> [Task description] From the listing below, reproduce exactly the lines starting with the one with "98. Hochstrasser, M., Ellison, M." and going on through the one with "111. Ota, I.", both ends kept. No picture is copied.

> [Data provided]
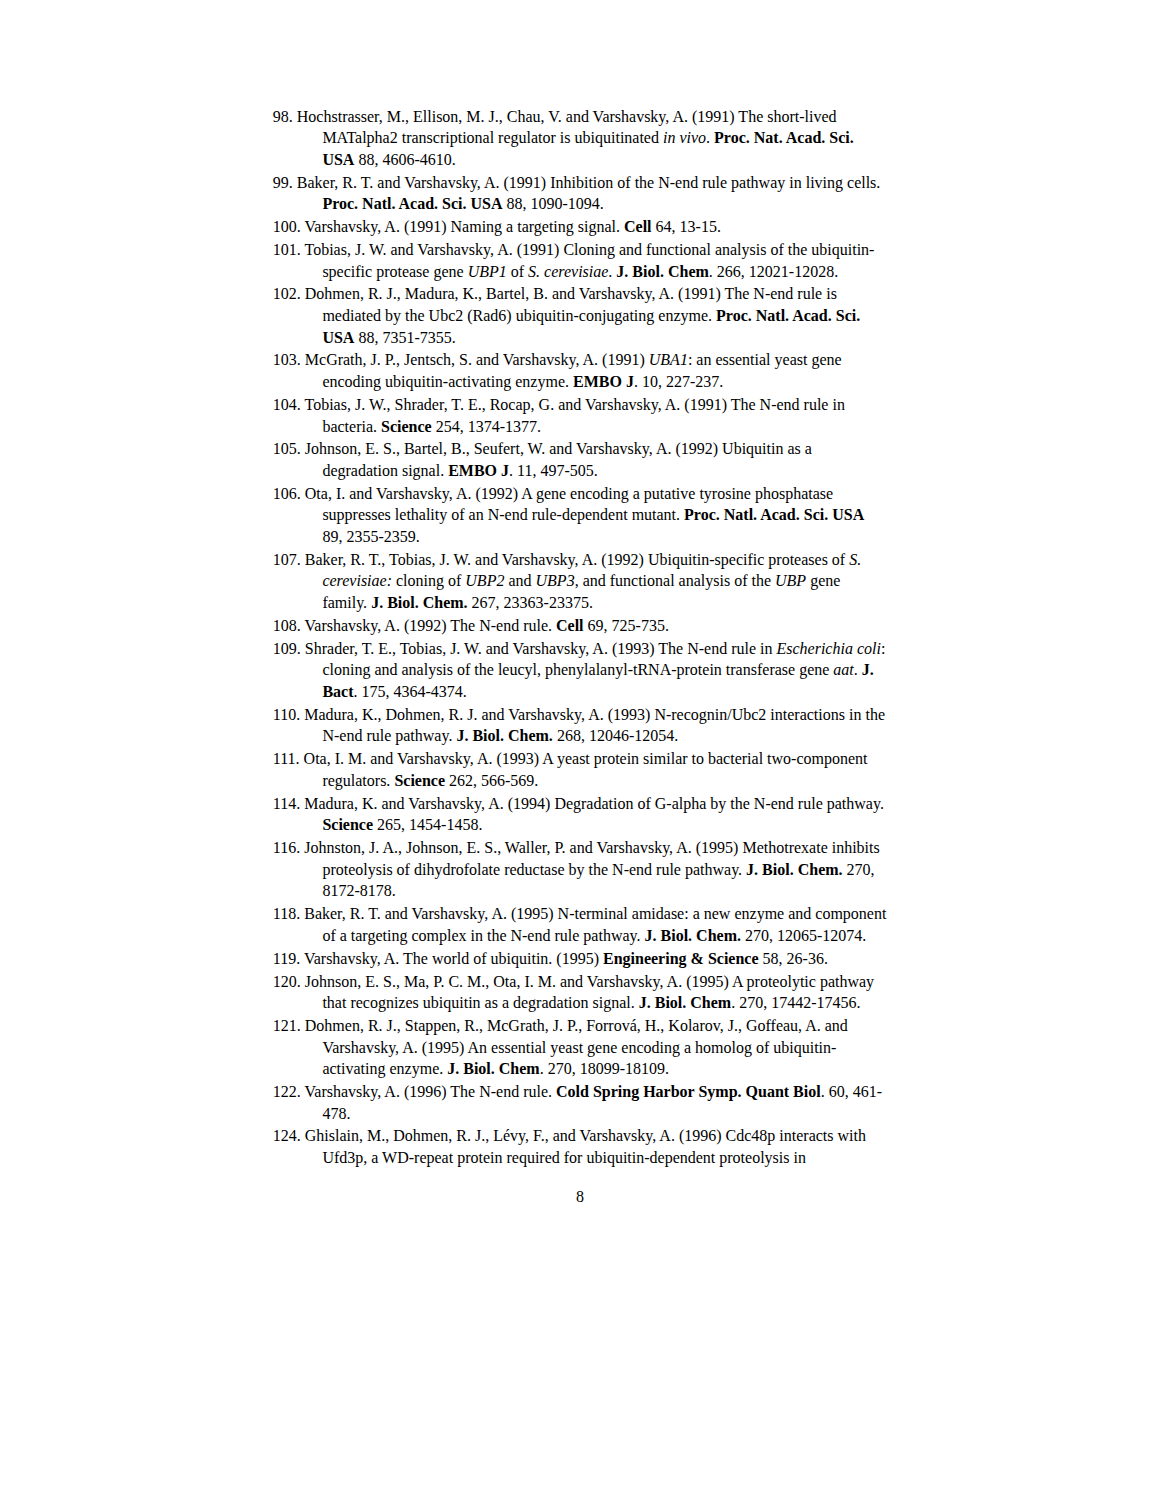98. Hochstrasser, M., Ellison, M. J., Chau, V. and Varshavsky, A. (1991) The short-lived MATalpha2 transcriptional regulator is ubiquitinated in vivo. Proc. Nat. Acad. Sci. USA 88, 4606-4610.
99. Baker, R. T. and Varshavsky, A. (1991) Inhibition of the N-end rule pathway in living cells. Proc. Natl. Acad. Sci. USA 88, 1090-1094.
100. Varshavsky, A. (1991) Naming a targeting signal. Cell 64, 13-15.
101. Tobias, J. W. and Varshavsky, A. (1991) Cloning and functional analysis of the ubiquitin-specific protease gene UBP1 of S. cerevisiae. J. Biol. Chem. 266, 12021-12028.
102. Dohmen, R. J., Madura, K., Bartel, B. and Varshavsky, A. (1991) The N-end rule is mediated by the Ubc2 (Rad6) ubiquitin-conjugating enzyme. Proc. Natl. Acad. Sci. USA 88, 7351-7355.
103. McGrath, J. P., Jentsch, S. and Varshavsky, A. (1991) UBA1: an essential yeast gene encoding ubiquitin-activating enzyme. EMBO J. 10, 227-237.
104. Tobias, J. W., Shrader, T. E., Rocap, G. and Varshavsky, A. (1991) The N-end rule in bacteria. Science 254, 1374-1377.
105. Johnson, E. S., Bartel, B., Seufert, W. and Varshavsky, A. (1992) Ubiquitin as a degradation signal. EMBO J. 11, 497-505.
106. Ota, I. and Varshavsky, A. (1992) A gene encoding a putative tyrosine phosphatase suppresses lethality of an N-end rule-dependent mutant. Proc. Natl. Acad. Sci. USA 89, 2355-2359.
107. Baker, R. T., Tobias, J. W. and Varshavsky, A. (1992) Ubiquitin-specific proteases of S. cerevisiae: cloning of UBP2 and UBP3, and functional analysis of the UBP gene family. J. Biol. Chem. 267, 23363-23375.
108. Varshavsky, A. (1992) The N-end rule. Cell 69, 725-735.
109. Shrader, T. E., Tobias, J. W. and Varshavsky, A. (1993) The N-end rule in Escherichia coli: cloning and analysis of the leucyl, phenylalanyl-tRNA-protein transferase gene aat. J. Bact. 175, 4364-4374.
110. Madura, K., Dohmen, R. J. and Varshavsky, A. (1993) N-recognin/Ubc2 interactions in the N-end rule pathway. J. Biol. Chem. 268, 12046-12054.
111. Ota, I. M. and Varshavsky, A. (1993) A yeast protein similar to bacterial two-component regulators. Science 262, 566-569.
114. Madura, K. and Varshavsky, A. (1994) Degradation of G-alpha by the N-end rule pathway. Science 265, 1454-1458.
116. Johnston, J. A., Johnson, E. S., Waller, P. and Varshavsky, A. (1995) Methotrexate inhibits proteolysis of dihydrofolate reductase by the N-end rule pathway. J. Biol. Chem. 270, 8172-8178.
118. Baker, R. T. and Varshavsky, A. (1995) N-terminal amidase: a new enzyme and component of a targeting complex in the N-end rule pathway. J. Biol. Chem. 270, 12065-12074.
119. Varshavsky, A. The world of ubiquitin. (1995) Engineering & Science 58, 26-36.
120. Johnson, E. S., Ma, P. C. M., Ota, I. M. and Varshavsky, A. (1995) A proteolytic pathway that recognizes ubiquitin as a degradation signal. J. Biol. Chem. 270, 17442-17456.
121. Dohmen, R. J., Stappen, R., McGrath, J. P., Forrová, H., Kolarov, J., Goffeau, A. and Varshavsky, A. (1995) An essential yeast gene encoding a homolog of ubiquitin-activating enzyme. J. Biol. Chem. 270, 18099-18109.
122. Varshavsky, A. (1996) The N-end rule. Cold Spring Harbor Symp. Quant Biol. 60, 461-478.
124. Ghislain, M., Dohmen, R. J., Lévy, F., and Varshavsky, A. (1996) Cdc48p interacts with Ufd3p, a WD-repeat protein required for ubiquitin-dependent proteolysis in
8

==

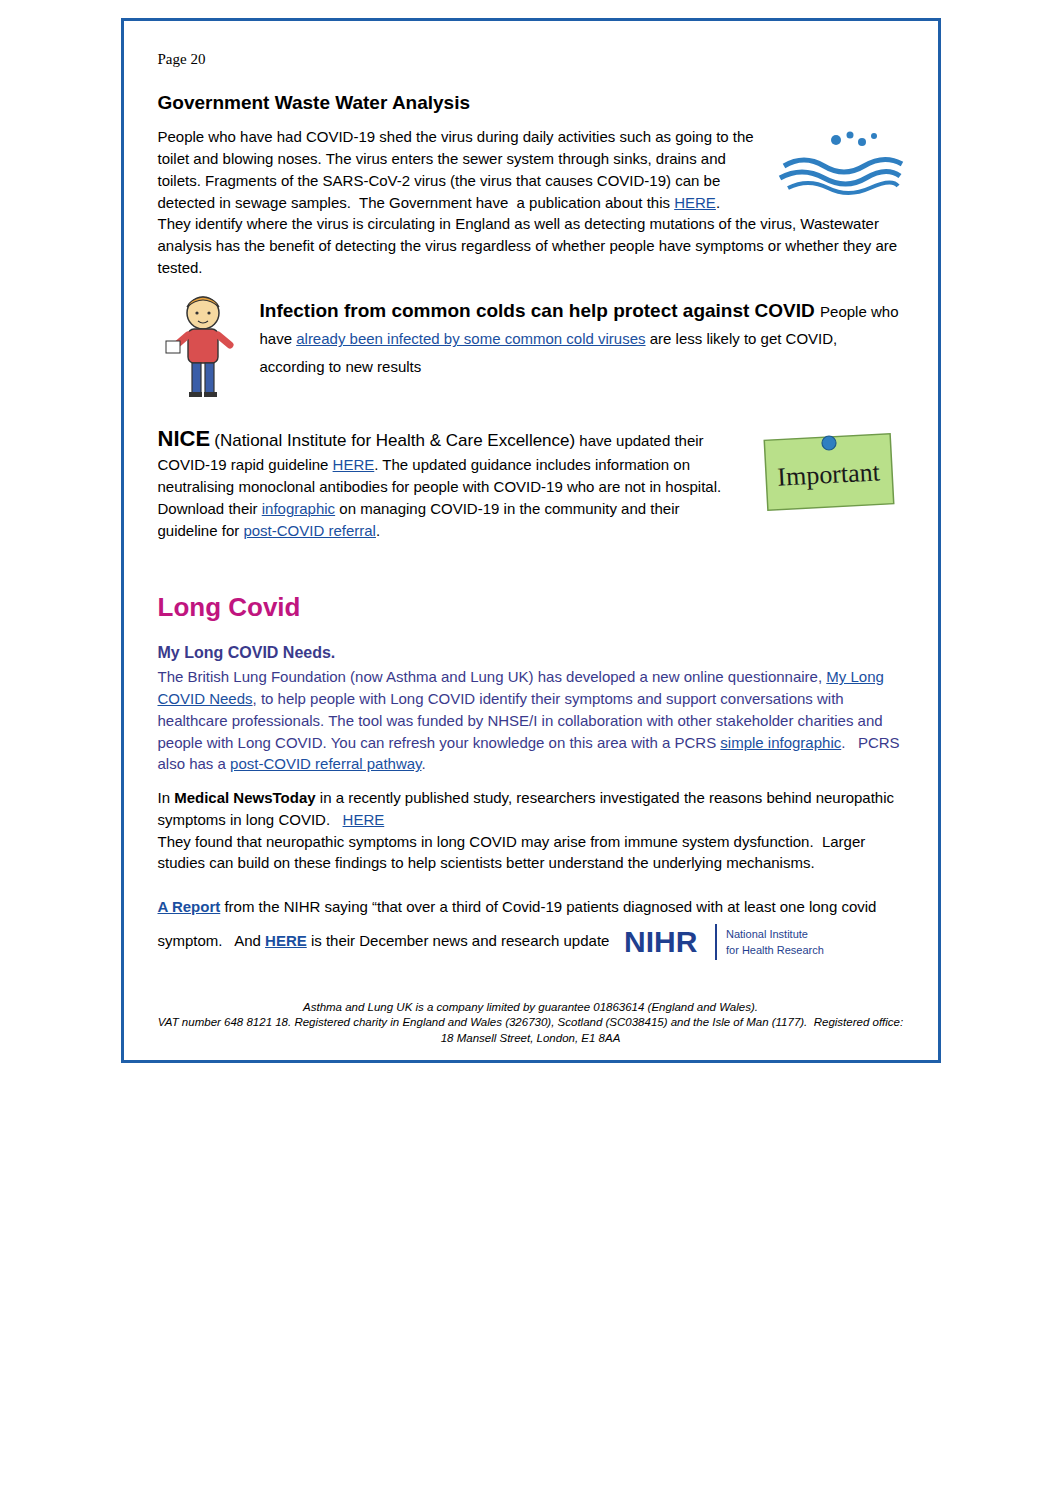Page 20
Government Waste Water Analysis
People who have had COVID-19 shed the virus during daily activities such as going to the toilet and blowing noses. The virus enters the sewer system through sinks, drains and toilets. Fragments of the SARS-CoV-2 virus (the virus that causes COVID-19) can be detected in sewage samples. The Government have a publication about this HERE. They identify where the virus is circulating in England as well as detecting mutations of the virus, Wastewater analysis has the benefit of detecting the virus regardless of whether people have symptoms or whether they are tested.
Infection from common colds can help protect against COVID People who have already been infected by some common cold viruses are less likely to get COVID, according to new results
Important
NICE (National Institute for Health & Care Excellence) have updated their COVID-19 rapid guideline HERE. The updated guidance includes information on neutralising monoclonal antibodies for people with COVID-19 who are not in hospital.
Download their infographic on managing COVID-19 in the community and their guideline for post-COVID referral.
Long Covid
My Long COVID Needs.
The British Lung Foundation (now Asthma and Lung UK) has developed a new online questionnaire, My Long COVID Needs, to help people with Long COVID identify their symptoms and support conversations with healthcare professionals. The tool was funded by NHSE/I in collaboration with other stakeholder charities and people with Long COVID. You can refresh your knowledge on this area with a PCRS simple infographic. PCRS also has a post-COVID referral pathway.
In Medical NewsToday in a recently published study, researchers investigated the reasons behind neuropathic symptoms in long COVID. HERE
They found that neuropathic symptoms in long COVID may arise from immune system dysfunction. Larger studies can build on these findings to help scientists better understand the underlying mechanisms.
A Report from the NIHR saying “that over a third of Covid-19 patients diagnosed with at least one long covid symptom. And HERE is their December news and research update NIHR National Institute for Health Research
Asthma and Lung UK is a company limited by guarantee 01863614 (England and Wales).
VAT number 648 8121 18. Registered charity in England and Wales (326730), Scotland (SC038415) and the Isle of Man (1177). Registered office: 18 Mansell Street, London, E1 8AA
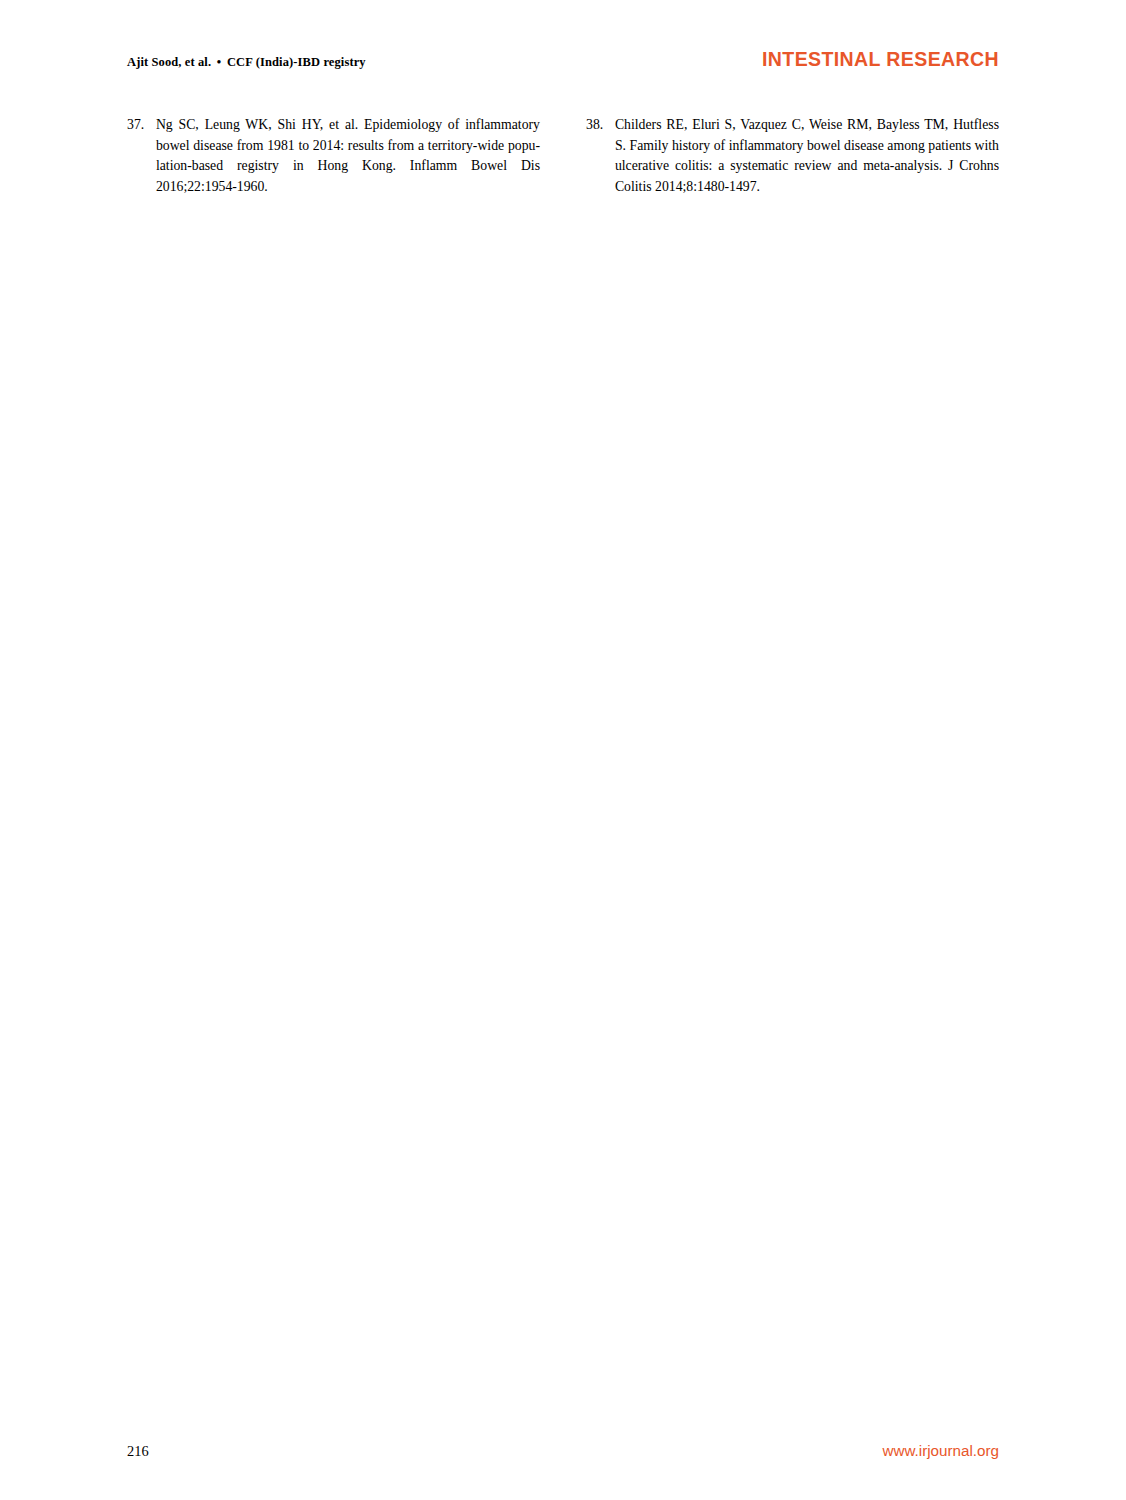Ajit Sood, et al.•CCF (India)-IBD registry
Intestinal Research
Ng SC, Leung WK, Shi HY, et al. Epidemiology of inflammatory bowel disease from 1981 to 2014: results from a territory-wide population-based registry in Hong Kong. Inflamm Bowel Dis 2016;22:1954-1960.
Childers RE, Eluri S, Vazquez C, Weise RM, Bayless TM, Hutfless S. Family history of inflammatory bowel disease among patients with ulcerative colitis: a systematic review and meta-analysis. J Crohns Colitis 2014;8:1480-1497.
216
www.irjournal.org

> [Solution to this task]
98. Hochstrasser, M., Ellison, M. J., Chau, V. and Varshavsky, A. (1991) The short-lived MATalpha2 transcriptional regulator is ubiquitinated in vivo. Proc. Nat. Acad. Sci. USA 88, 4606-4610.
99. Baker, R. T. and Varshavsky, A. (1991) Inhibition of the N-end rule pathway in living cells. Proc. Natl. Acad. Sci. USA 88, 1090-1094.
100. Varshavsky, A. (1991) Naming a targeting signal. Cell 64, 13-15.
101. Tobias, J. W. and Varshavsky, A. (1991) Cloning and functional analysis of the ubiquitin-specific protease gene UBP1 of S. cerevisiae. J. Biol. Chem. 266, 12021-12028.
102. Dohmen, R. J., Madura, K., Bartel, B. and Varshavsky, A. (1991) The N-end rule is mediated by the Ubc2 (Rad6) ubiquitin-conjugating enzyme. Proc. Natl. Acad. Sci. USA 88, 7351-7355.
103. McGrath, J. P., Jentsch, S. and Varshavsky, A. (1991) UBA1: an essential yeast gene encoding ubiquitin-activating enzyme. EMBO J. 10, 227-237.
104. Tobias, J. W., Shrader, T. E., Rocap, G. and Varshavsky, A. (1991) The N-end rule in bacteria. Science 254, 1374-1377.
105. Johnson, E. S., Bartel, B., Seufert, W. and Varshavsky, A. (1992) Ubiquitin as a degradation signal. EMBO J. 11, 497-505.
106. Ota, I. and Varshavsky, A. (1992) A gene encoding a putative tyrosine phosphatase suppresses lethality of an N-end rule-dependent mutant. Proc. Natl. Acad. Sci. USA 89, 2355-2359.
107. Baker, R. T., Tobias, J. W. and Varshavsky, A. (1992) Ubiquitin-specific proteases of S. cerevisiae: cloning of UBP2 and UBP3, and functional analysis of the UBP gene family. J. Biol. Chem. 267, 23363-23375.
108. Varshavsky, A. (1992) The N-end rule. Cell 69, 725-735.
109. Shrader, T. E., Tobias, J. W. and Varshavsky, A. (1993) The N-end rule in Escherichia coli: cloning and analysis of the leucyl, phenylalanyl-tRNA-protein transferase gene aat. J. Bact. 175, 4364-4374.
110. Madura, K., Dohmen, R. J. and Varshavsky, A. (1993) N-recognin/Ubc2 interactions in the N-end rule pathway. J. Biol. Chem. 268, 12046-12054.
111. Ota, I. M. and Varshavsky, A. (1993) A yeast protein similar to bacterial two-component regulators. Science 262, 566-569.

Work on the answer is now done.